Violence directed against a person because of their gender or violence that affects persons of a particular gender disproportionately is the term used to describe GBV.
However, the feminist gender is at the forefront and at an increased risk of exposure to GBV as compared to the masculine gender.
This segregation of violence stems from women’s subordinate state in the society.
It should be done away with as it poses a great threat for the future and if not addressed effectively and immediately, it can cause serious detrimental ties.
A clear call for action should be put in place and actioned to achieve this goal.
Understanding gender is the key to developing strategies of personal transformation to end violence, acknowledging that the causes and solutions to violence are at personal, political and structural levels.
The widespread uncertainty that has emerged because of Covid-19, shows that the prevalence of gender-based violence is still difficult to determine, in light of the large number of cases that go unreported, as well as the limited resources often in place for gathering this type of evidence in emergency context.
In addition, due to the physical distancing and movement restrictions that have been put in place across the world to curb the pandemic, women and girls are at more risk of experiencing violence at the hands of family members, intimate partners or other people living within their homes.
GBV has been recognised and discussed as a public rather than a private problem.

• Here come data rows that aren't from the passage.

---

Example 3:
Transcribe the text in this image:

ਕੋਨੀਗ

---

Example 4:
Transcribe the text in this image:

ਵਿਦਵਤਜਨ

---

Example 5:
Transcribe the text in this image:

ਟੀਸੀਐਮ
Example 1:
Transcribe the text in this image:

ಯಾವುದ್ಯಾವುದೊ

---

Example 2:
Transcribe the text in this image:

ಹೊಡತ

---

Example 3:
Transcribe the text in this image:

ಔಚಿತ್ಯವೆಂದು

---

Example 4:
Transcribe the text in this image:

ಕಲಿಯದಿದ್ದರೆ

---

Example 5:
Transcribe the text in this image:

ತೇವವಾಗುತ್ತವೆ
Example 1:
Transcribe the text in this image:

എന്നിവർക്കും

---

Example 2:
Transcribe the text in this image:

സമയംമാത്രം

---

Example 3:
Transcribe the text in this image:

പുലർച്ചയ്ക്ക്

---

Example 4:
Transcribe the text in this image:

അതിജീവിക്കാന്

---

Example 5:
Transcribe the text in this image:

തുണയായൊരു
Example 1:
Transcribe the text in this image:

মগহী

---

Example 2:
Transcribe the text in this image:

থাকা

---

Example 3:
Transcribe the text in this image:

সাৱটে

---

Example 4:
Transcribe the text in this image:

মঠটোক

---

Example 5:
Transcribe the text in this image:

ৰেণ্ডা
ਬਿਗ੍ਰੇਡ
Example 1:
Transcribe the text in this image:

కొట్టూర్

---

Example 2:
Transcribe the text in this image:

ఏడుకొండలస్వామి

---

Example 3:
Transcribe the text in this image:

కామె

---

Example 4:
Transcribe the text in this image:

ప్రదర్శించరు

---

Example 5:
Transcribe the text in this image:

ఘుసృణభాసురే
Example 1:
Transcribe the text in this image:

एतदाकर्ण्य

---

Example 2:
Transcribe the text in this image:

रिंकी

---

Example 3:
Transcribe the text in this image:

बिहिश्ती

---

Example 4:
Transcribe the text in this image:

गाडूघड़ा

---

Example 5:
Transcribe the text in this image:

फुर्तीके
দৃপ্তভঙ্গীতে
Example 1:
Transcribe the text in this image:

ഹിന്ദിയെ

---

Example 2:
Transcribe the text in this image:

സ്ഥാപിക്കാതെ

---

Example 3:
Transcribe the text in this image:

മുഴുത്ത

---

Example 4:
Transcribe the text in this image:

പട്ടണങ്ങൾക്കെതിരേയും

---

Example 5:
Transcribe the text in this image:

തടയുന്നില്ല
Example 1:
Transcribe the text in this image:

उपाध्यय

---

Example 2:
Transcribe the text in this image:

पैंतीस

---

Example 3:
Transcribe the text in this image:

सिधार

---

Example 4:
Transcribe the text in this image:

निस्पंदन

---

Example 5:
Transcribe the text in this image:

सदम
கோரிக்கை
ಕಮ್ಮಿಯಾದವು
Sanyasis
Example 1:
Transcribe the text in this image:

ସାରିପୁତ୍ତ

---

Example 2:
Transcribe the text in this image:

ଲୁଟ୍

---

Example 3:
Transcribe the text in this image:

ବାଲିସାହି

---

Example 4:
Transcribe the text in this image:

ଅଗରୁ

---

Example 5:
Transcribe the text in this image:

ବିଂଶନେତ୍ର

As we speak, GBV cases have risen by about 60 percent, especially within the imposed Covid-19 induced national lockdowns.

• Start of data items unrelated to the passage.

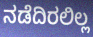
ನಡೆದಿರಲಿಲ್ಲ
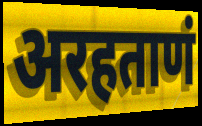
अरहताणं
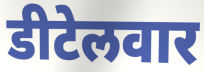
डीटेलवार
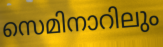
സെമിനാറിലും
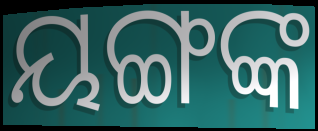
ୟଙ୍ଗଙ୍କ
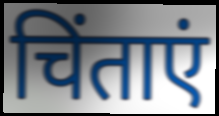
चिंताएं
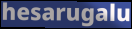
hesarugalu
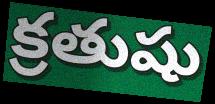
క్రతుషు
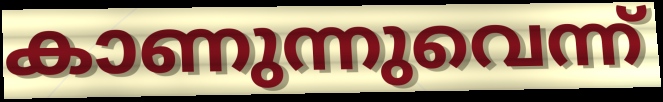
കാണുന്നുവെന്ന്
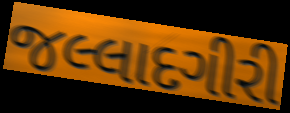
જલ્લાદગીરી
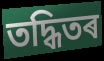
তদ্ধিতৰ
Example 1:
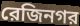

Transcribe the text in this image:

রেজিনগর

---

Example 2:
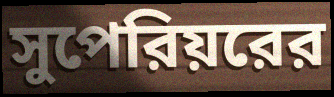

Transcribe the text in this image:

সুপেরিয়রের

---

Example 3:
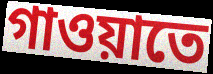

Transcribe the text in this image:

গাওয়াতে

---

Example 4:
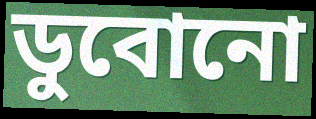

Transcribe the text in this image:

ডুবোনো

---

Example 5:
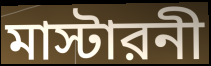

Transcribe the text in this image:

মাস্টারনী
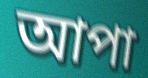
আপা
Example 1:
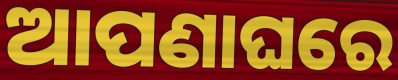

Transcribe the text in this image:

ଆପଣାଘରେ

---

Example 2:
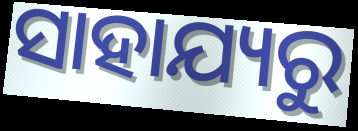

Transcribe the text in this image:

ସାହାଯ୍ୟରୁ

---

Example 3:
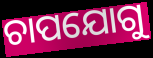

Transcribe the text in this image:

ଚାପଯୋଗୁ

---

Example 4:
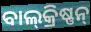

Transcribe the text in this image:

ବାଲ୍‍କ୍ରିଷ୍ଣନ୍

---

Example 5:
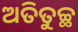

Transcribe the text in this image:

ଅତିତୁଚ୍ଛ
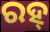
ରହ୍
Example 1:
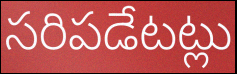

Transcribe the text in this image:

సరిపడేటట్లు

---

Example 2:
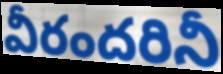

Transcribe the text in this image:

వీరందరినీ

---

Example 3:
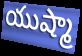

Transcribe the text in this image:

యుష్మా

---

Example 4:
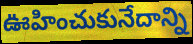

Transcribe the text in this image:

ఊహించుకునేదాన్ని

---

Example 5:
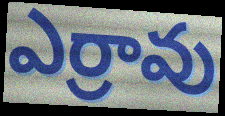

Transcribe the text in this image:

ఎర్రావు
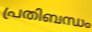
പ്രതിബന്ധം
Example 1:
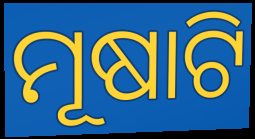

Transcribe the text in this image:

ମୂଷାଟି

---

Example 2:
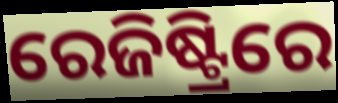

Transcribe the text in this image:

ରେଜିଷ୍ଟ୍ରିରେ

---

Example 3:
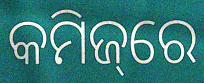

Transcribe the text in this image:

କମିଜ୍‌ରେ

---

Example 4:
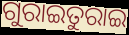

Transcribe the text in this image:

ଗୁରାଇତୁରାଇ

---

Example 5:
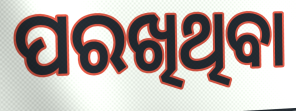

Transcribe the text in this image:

ପରଖିଥିବା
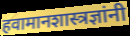
हवामानशास्त्रज्ञांनी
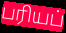
பரியப்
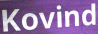
Kovind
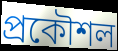
প্ৰকৌশল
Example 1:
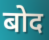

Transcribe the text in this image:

बोद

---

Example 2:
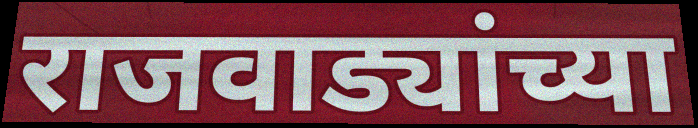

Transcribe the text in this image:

राजवाड्यांच्या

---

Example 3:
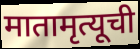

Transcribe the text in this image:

मातामृत्यूची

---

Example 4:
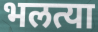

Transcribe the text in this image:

भलत्या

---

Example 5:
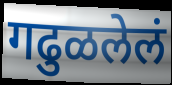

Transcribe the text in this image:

गढुळलेलं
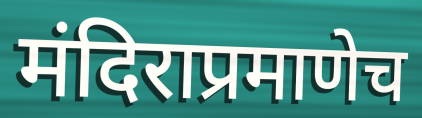
मंदिराप्रमाणेच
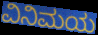
ವಿನಿಮಯ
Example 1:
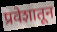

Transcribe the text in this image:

प्रवेशातून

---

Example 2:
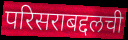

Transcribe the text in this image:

परिसराबद्दलची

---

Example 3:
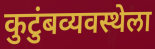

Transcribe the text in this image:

कुटुंबव्यवस्थेला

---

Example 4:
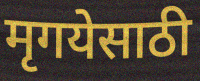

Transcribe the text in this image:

मृगयेसाठी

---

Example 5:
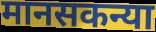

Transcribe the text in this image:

मानसकन्या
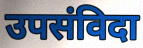
उपसंविदा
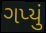
ગપ્યું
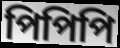
পিপিপি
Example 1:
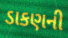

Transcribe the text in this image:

ડાકણની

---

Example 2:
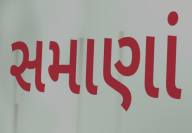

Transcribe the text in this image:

સમાણાં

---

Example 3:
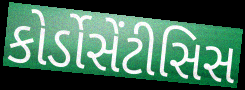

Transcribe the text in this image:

કોર્ડોસેંટીસિસ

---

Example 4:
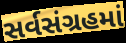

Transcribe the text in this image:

સર્વસંગ્રહમાં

Looking at the rate at which the cases are rising, it clearly indicates that as a nation we need to take up arms in fighting this deadly shadow pandemic called GBV.
Approaches to GBV have been implemented and these include human rights, health and development.
One should not be a by-stander in the helping process, but also actively advocate against GBV, be it in the home, community or private sectors.
As such, these actions should not exclusively be left to be a women’s concern, but rather a concern for both genders.
The topic should not be merely about survivors or the women who have been abused, but also those who abuse, as well as those who fund for the support of gender based violence initiatives.
This year’s advocating challenge should not be any different and we must work together as a nation to eradicate this social vice.
Is it possible to achieve this, some might ask?
The answer is yes, it starts with you and me. Being aware of what GBV entails is the first crucial step.
Raised awareness about GBV should be a priority and ignorance should be done away with.
One should be inspired by young boys and girls who are fighting against GBV, hence our leaders would take a leaf from young GBV champions.
Addressing hotspot areas where GBV prevails, for example, violence that occurs at public spaces such as water points and engaging with the community is another vital step.
There is need to create more employment opportunities for women so that they can help to fend for the family, reducing quarrels and GBV in homes as another way to address the situation.
Differential impacts of policies on both men and women should be looked into and new polices can also be implemented that support, protect women and girls against perpetrators of abuse.
The government and other stakeholders can also assist in the provision of water facilities so that the water crisis is minimised.